I chose this shot to be first because it carries a lot of significance to me. At the time that I took it I was living in Atlanta and had just graduated from college. After graduating things were not looking bright. I had no job and I was running out of options: it was either find some kind of part-time work, or move back to Florida to live with the folks. My relationship with L, the girlfriend of 2 years who I cared about very much, wasn’t doing too hot either. So needless to say I wasn’t the happiest person alive.

Some time passed and I was able to find work buying myself some more valuable time with L, and a chance to experience living in my own apartment. I offered her the option of living together, but she wanted no part of it. The months that followed didn’t feel right: I didn’t enjoy my work at all, and having most of my college buddies move away made me feel like maybe I don’t belong there. I decided that maybe it’s my job that’s causing me all the grief, so I decided to give Atlanta another try by finding new work – a task which didn’t prove to be much easier the second time around.

Things got even more complicated because in the summer of 2004, my grandmother passed away unexpectedly. She was always close to us, and my whole family and I were strongly impacted by the whole experience. It literally happened out of nowhere. One week she was completely fine, and the next she had a sudden heart attack and passed away in one night. As soon as I found out, I caught the first flight down to Florida to be with my family. It was a difficult time for us all.

When I got back to Atlanta, I felt even more pressure to have my life in order, so the intensity of needing to change my circumstances was raised to a whole new level. Within a week I was able to find new work doing consulting for an Atlanta based company. I was excited to have this new opportunity, and felt like things were looking a little bit brighter.

Unfortunately the relationship with L was deteriorating fast, and with time I began to realize that Atlanta is just not the right place for me. I had no idea what would be the right place, but my gut feeling told me that Atlanta was not it. Even when I was a freshman in college, I knew that I would not end up settling there after graduating. I decided to talk to my management and see if they would let me relocate to Florida; back with my parents for now while I figure things out.

The conversation went like this:

“Mr. Manager, would you object to me changing my home base to Florida? My lease is about to expire, and I think I want to move back there to be closer to my family.”

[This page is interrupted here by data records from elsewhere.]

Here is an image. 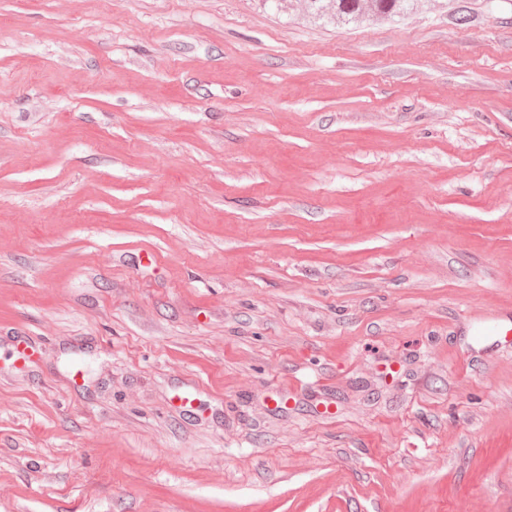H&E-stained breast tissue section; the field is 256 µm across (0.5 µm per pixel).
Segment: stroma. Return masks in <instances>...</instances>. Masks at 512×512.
Masks as SVG:
<instances>
[{
    "label": "stroma",
    "mask_w": 512,
    "mask_h": 512,
    "mask_svg": "<svg viewBox=\"0 0 512 512\" xmlns=\"http://www.w3.org/2000/svg\"><path fill=\"white\" fill-rule=\"evenodd\" d=\"M465 4L0 0V512H512V0ZM417 0H307L308 12L322 24H357L369 17L410 14Z\"/></svg>",
    "instance_id": "35a3bbf8"
}]
</instances>
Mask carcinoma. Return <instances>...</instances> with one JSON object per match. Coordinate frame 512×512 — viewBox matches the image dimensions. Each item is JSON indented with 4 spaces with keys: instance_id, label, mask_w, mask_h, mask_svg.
<instances>
[{
    "instance_id": "1",
    "label": "carcinoma",
    "mask_w": 512,
    "mask_h": 512,
    "mask_svg": "<svg viewBox=\"0 0 512 512\" xmlns=\"http://www.w3.org/2000/svg\"><path fill=\"white\" fill-rule=\"evenodd\" d=\"M416 0H307L308 12L323 24H357L374 17L402 18Z\"/></svg>"
}]
</instances>
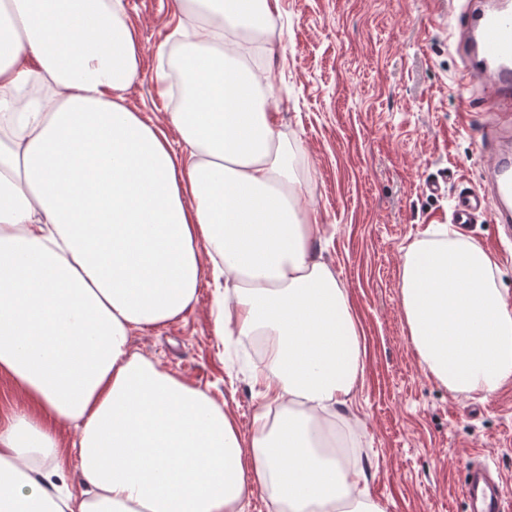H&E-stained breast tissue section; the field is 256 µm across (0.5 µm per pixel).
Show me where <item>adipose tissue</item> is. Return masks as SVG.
<instances>
[{
    "label": "adipose tissue",
    "instance_id": "ef3b65f1",
    "mask_svg": "<svg viewBox=\"0 0 512 512\" xmlns=\"http://www.w3.org/2000/svg\"><path fill=\"white\" fill-rule=\"evenodd\" d=\"M181 101L125 103L140 53L125 0H0V374L26 402L0 425V512H386L329 450L363 350L347 289L240 33L270 0H190ZM179 135L174 150L168 129ZM214 257L219 333L271 337L253 382L278 409L251 440L230 413L133 353L181 317ZM419 363L454 394L512 381V305L491 255L447 227L402 255ZM85 487L62 492V428Z\"/></svg>",
    "mask_w": 512,
    "mask_h": 512
}]
</instances>
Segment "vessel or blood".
Returning <instances> with one entry per match:
<instances>
[{
    "mask_svg": "<svg viewBox=\"0 0 512 512\" xmlns=\"http://www.w3.org/2000/svg\"><path fill=\"white\" fill-rule=\"evenodd\" d=\"M451 36L461 61L458 89L469 104L474 85L483 89L487 111L496 115L481 139L480 156L489 160L490 179L484 188L458 196L452 205L454 223L468 224L489 213L499 224L512 222V152L501 146L506 125L512 123V0H467ZM471 512H512V502L491 491L477 472L463 486Z\"/></svg>",
    "mask_w": 512,
    "mask_h": 512,
    "instance_id": "1",
    "label": "vessel or blood"
}]
</instances>
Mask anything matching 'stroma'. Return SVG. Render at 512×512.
Returning <instances> with one entry per match:
<instances>
[{
	"label": "stroma",
	"mask_w": 512,
	"mask_h": 512,
	"mask_svg": "<svg viewBox=\"0 0 512 512\" xmlns=\"http://www.w3.org/2000/svg\"><path fill=\"white\" fill-rule=\"evenodd\" d=\"M462 0H279L254 61L273 84L271 112L293 152L294 178L318 212L323 256L347 288L365 350L347 414L363 431L361 466L371 499L387 512H467L464 458L490 469L512 499V383L452 394L421 368L401 306V256L447 223L454 198L484 171L478 147L491 120L480 89L460 118V67L449 27ZM176 0H127L140 48L124 92L150 121L175 107L157 74L183 52ZM445 179L441 194L423 189ZM465 238L495 260L512 298V241L501 226L473 224ZM211 276L180 319L132 332V352L206 391L251 441L267 408L254 360L217 334Z\"/></svg>",
	"instance_id": "obj_1"
}]
</instances>
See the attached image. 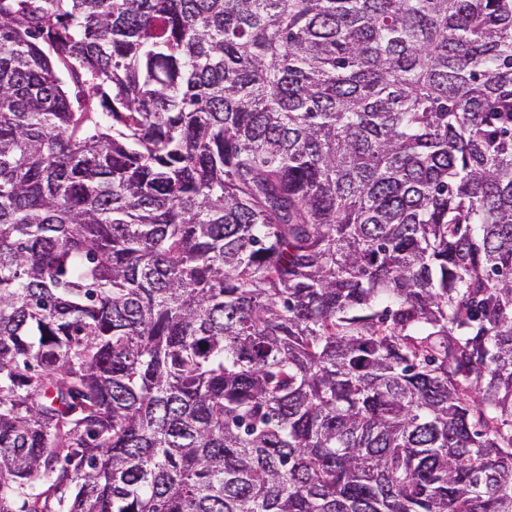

“Well Arkady, I really don’t think it would be a problem at all. As long as you’re near an airport, it doesn’t matter to us where you live.”

As I was walking out of his office, I realized something: I’m young, and I don’t have much to lose at this point in my life. Why not move to a big city? Why not move to New York City? It had always fascinated me, and I have a perfect opportunity to experience it first hand.

It didn’t take long to convince myself, and within a period of 2 months: I had gotten in touch with an old friend of mine, flown up to the City, and was lucky enough to find a great apartment where I am currently sitting and writing this.

A lot has changed: my girlfriend and I finally split up, I left the city where I spent almost 7 years most of which were college years, and now I am starting my life over practically from scratch.

When I stood there, at ground zero on December 31st 2003, I thought about how intense the experience must have been for people that were there on that terrible day. I wondered how those people could go on after having lost their loved ones. But as I looked around, I saw new construction – people were going on with their lives. Although there was a huge gaping hole in place where the two towers stood before, with time, new buildings would be built in its place, and things would return to normal.

For me, 2004 brought bad luck – lots of which has left me with a big hole in my heart. When I look at this picture, it reminds me that life goes on, and that with time, I will find the courage and strength needed to rebuild the missing pieces in my life.